▸ **PASSAGE SHOWN**
So when I went to Yoshinoya at Nanjing Lu in Shanghai, I decided not to speak at all. Just use sign language. I pointed to the chawan mushi and showed him two fingers. Then my mom wanted to order a bottle of mineral water. There was one bottle on the cash machine, but I wasn't too sure if it was water.
Steffi: Are you sure or not, that is water?
Mom: Yes ler..
Lady staff standing beside cashier: Yes, yes water.
Steffi: (relieved) Ok, I'll have one (shows one finger) please.
And then at the bookstore. HUGE ONE. We both looked around like lost lambs.
Mom: Where's the postcard?
Steffi: Definitely not on this floor.
Staff standing nearby: (in clear English) The postcard is located at the next floor over there. (points upstairs, to the left)
Steffi: Ah, thank you.
Steffi to mom: See, I guess people who work at the bookstore can speak better English.
Another well mannered lady. Much appreciated. :D Then we wanted to look for KEYCHAINS.
Mom to another staff: Do you have keychains here?
Staff: *looks confused* Ha?
Mom tried again, without much success.
Steffi: Wait, I've got an idea. (takes out her keychain and dangles it in front of lady)
Steffi: Zhe ge. Key chain. (makes a circle motion around the keychain) Ni you zhe ge ma?
Lady: (After much frowning, she finally got our message). Oh, mei you.
Steffi: Ah, ok. Xie xie.
Steffi to mom: Uh, looks like not all of them can speak as well as the first one.
Another incident was at the first hotel I stayed at in Hangzhou. I left a bag behind in the hotel's restaurant and only realized it while walking out of the hotel. So I dashed back in without my mother and was immediately dismayed when I realized that I would most likely have problems communicating with the waiters/waitresses there. Nevertheless, I cheered myself on as I approached the waitress and attempt to speak to her.

▸ **BRIEF A**
From the travel account, list each thing Steffi and her mom tried to order or find at the restaurant and the bookstore.
▸ **BRIEF B**
In the travel account, where did the bookstore staff member say the postcards were?
▸ **BRIEF C**
Continue the travel account of getting by in China without speaking the language, starting after its last sentence.

▸ **DATA SEGMENT**
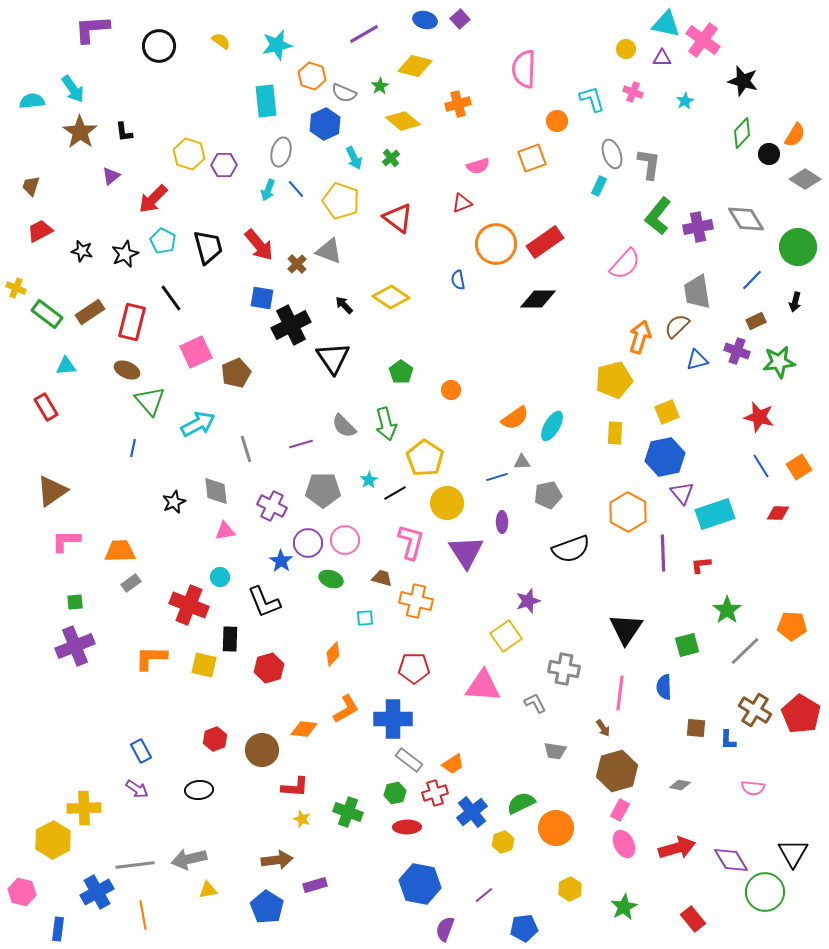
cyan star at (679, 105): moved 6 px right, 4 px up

▸ **OUTPUT A**
- Chawan mushi (two of them)
- A bottle of mineral water
- Postcards
- Keychains

▸ **OUTPUT B**
On the next floor, upstairs to the left.

▸ **OUTPUT C**
Steffi: Qing wen, ni you kan dao wo de...paper bag ma? Zai ze pian (points to empty spot on the floor)*Excuse me, did you see my paper bag? Over there*
Waitress: (has problem understanding the word "paper bag". started talking to another waiter)pili pala sok sek
Waiter: pili pala pot pet
Waitress: yada yada bla bla (trying to explain to Steffi. This doesn't look good)
Steffi: uh...paper bag wor...(tries to use sign language)
Waitress: yada yada bla bla
Steffi: uh, ok, xie xie.
All I knew was that someone has taken it. So I grabbed a tour member of mine who was outside the restaurant, and got her to be the interpreter. Finally, I was told that a lady wearing black took it already. Well, everything ended well, we managed to find the "lady in black" who belonged to another tour group before they left. PHEW!
And at another hotel...this sweet room cleaner knocked on my door to ask me a question. I confessed. I have NO idea what she was saying, but I know that we were supposed to be out of the room by then, as all our group members have checked out.
Sweet lady: yada yada bla bla?
Steffi: uh...um...wo men...teng yi xiar, ha...
Steffi to toilet door: (mom's inside) MOM! How do you tell her that we are going already?
Mom: Wo men jiu yao zou le!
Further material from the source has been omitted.